The convergence part uses a covering argument based on the chain condition ψ₁≤…≤ψ_n, which can be imposed without loss of generality by permuting the ψ_i and redefining them (Proposition 2.1). The authors also ensure a mild lower bound ψ₁…ψ_n q>q^{−c} (2.9) by augmenting the ψ_i with a small auxiliary function. With these normalisations the standard Borel–Cantelli lemma together with the quantitative non‑divergence estimate yields the desired zero‑measure result.

Finally, in §5 the authors lift the Monge‑form restriction. Using a suitable change of variables they show that any non‑degenerate map can be locally written in Monge form after a linear transformation that preserves the chain condition. This completes the proof of Theorem 1.1 for arbitrary non‑degenerate manifolds. The multiplicative convergence theorem (Theorem 1.2) is proved in §6 by adapting the covering argument to the product condition and invoking the same quantitative non‑divergence bound.

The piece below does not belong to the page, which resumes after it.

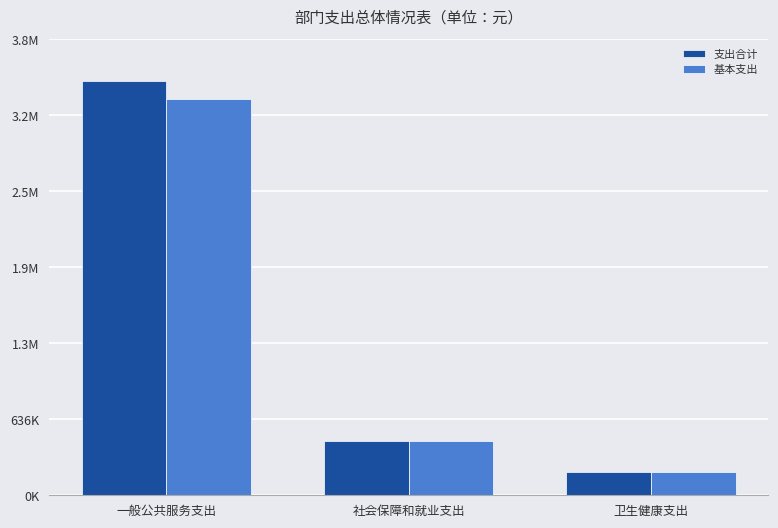

What is the label of the 2nd bar from the left?

社会保障和就业支出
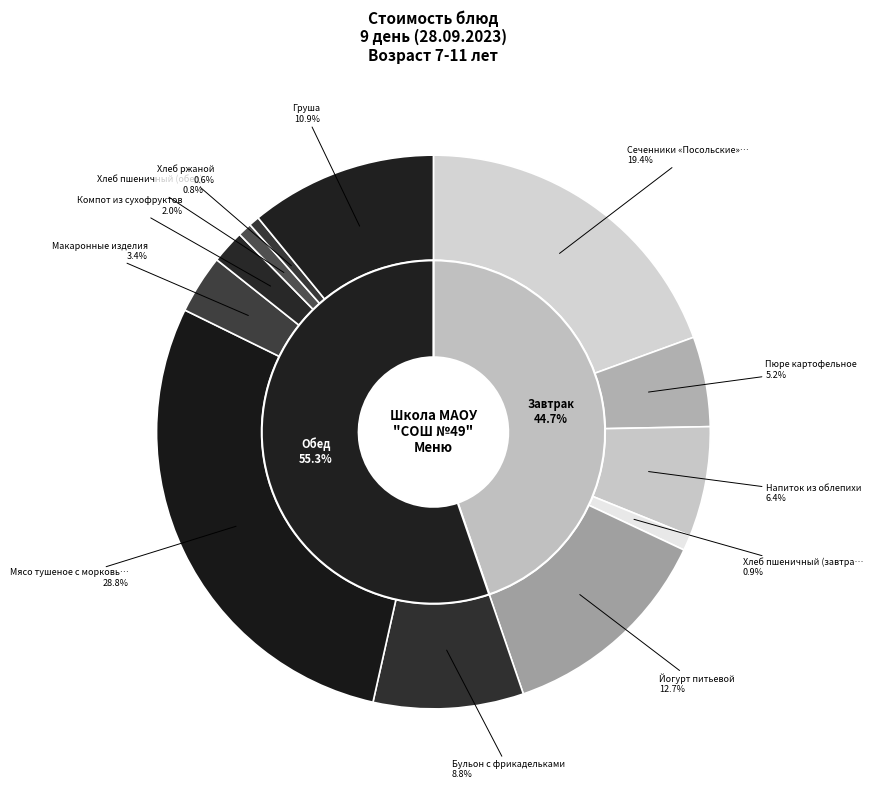

How many segments does this pie chart have?

12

Implications and future directions.
The paper provides the first full weighted Khintchine theorem on manifolds, unifying and extending a series of earlier results in both the weighted and unweighted settings. It also gives the first multiplicative convergence theorem for general non‑degenerate manifolds, leaving the multiplicative divergence problem as a major open challenge. The techniques introduced—especially the multi‑coordinate linearisation and the quantitative non‑divergence estimate with independent derivative control—are likely to be useful for further problems such as weighted dual approximation, approximation on degenerate manifolds (affine subspaces), and more general star‑body norms. The authors note concurrent work by Chow, Srivastava, Technau, and Yu that obtains a multiplicative convergence result for C^∞ manifolds via a different approach, underscoring the growing interest in these weighted and multiplicative problems. Overall, the paper makes a substantial contribution to metric Diophantine approximation on manifolds, opening new avenues for research in both theory and applications.